### Prompt:
Write the records below out in full, character for character, with no pictures.

### Data excerpts:
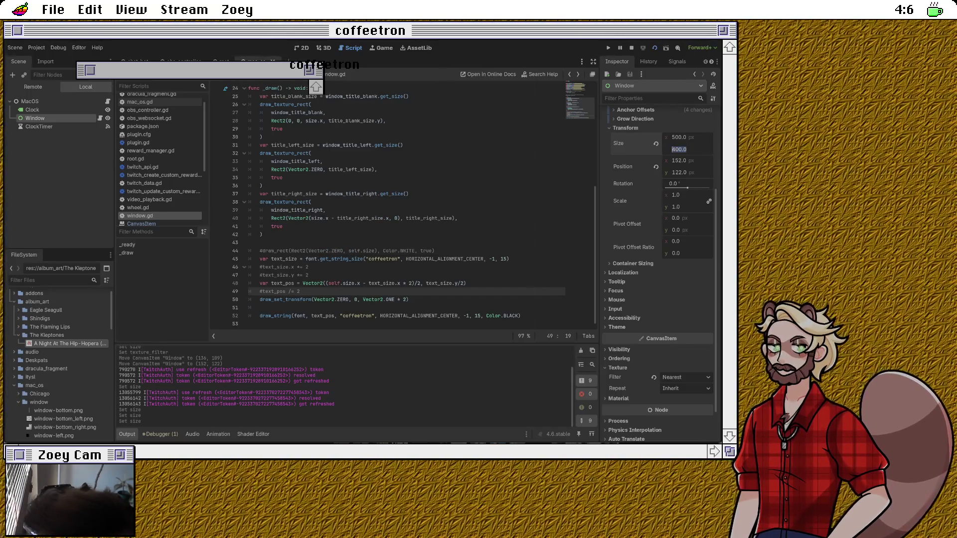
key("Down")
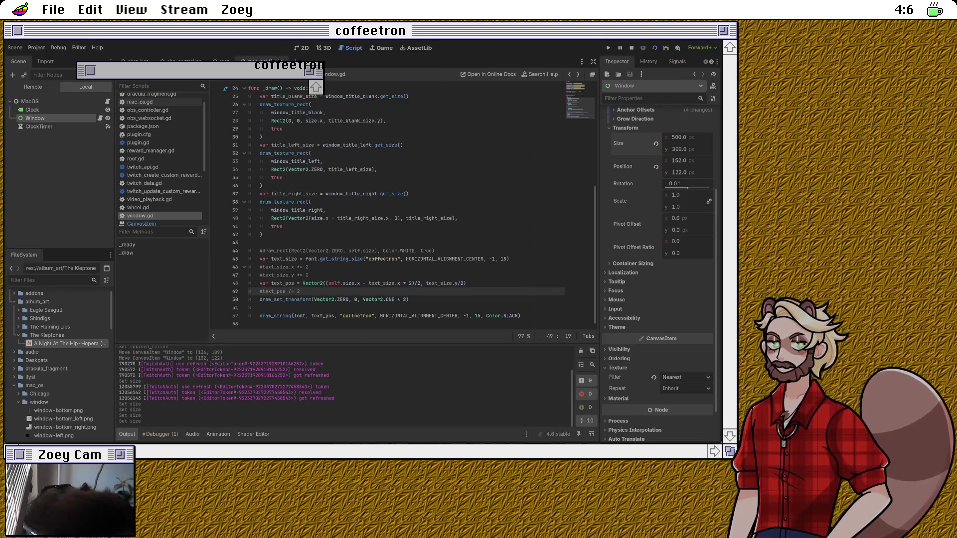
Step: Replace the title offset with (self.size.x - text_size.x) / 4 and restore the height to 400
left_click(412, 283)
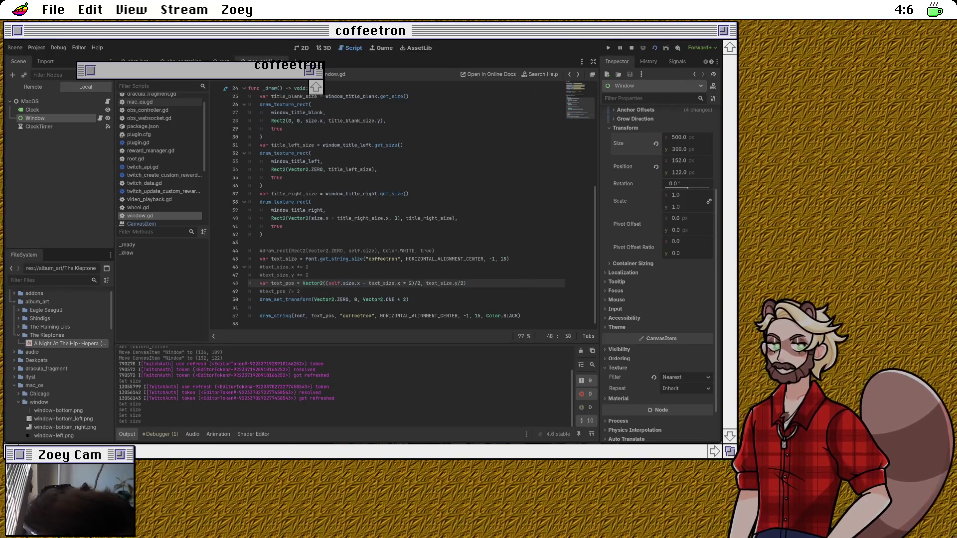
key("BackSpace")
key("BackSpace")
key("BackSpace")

### Task output:
key("Down")
Step: Replace the title offset with (self.size.x - text_size.x) / 4 and restore the height to 400
left_click(412, 283)
key("BackSpace")
key("BackSpace")
key("BackSpace")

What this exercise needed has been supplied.